ENTRIES SUPPLIED: Begin

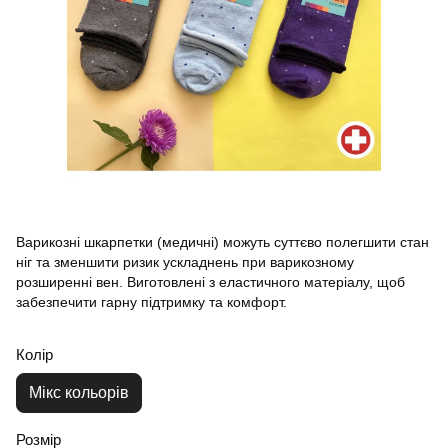
Варикозні шкарпетки (медичні) можуть суттєво полегшити стан
ніг та зменшити ризик ускладнень при варикозному
розширенні вен. Виготовлені з еластичного матеріалу, щоб
забезпечити гарну підтримку та комфорт.
Колір
Мікс кольорів
Розмір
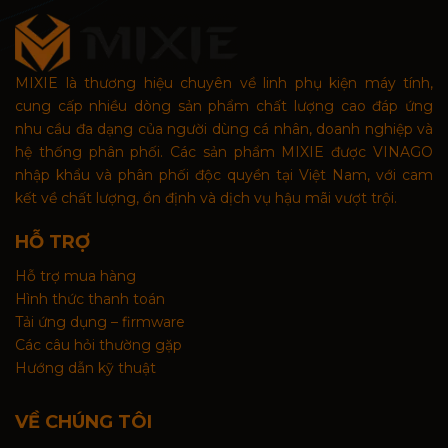
MIXIE là thương hiệu chuyên về linh phụ kiện máy tính,
cung cấp nhiều dòng sản phẩm chất lượng cao đáp ứng
nhu cầu đa dạng của người dùng cá nhân, doanh nghiệp và
hệ thống phân phối. Các sản phẩm MIXIE được VINAGO
nhập khẩu và phân phối độc quyền tại Việt Nam, với cam
kết về chất lượng, ổn định và dịch vụ hậu mãi vượt trội.
HỖ TRỢ
Hỗ trợ mua hàng
Hình thức thanh toán
Tải ứng dụng – firmware
Các câu hỏi thường gặp
Hướng dẫn kỹ thuật
VỀ CHÚNG TÔI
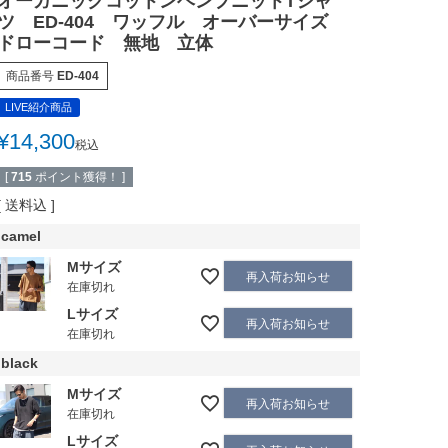
オーガニックコットンヘンプニットTシャ
ツ ED-404 ワッフル オーバーサイズ
ドローコード 無地 立体
商品番号
ED-404
LIVE紹介商品
¥
14,300
税込
[
715
ポイント獲得！ ]
送料込
camel
Mサイズ
再入荷お知らせ
在庫切れ
Lサイズ
再入荷お知らせ
在庫切れ
black
Mサイズ
再入荷お知らせ
在庫切れ
Lサイズ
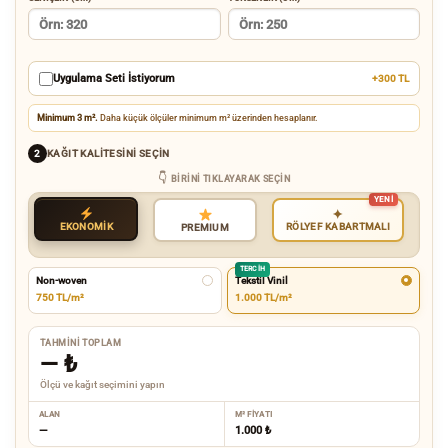
Uygulama Seti İstiyorum
+300 TL
Minimum 3 m².
Daha küçük ölçüler minimum m² üzerinden hesaplanır.
KAĞIT KALITESINI SEÇIN
2
BIRINI TIKLAYARAK SEÇIN
✦
EKONOMİK
RÖLYEF KABARTMALI
PREMIUM
TERCIH
Non-woven
Tekstil Vinil
750 TL/m²
1.000 TL/m²
TAHMINI TOPLAM
—
₺
Ölçü ve kağıt seçimini yapın
ALAN
M² FIYATI
—
1.000 ₺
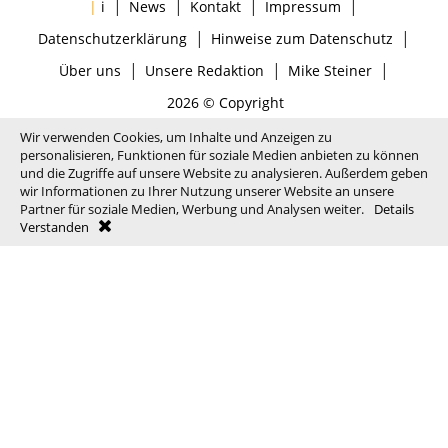
|
|
|
|
|
i
News
Kontakt
Impressum
|
|
Datenschutzerklärung
Hinweise zum Datenschutz
|
|
|
Über uns
Unsere Redaktion
Mike Steiner
2026 © Copyright
Wir verwenden Cookies, um Inhalte und Anzeigen zu
personalisieren, Funktionen für soziale Medien anbieten zu können
und die Zugriffe auf unsere Website zu analysieren. Außerdem geben
wir Informationen zu Ihrer Nutzung unserer Website an unsere
Partner für soziale Medien, Werbung und Analysen weiter.
Details
Verstanden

ENTRIES SUPPLIED: End

__THE PROBLEM__
Wherever a line of the data above contains "SEÇIN", copy that line.

__EXERCISE ANSWER__
KAĞIT KALITESINI SEÇIN
BIRINI TIKLAYARAK SEÇIN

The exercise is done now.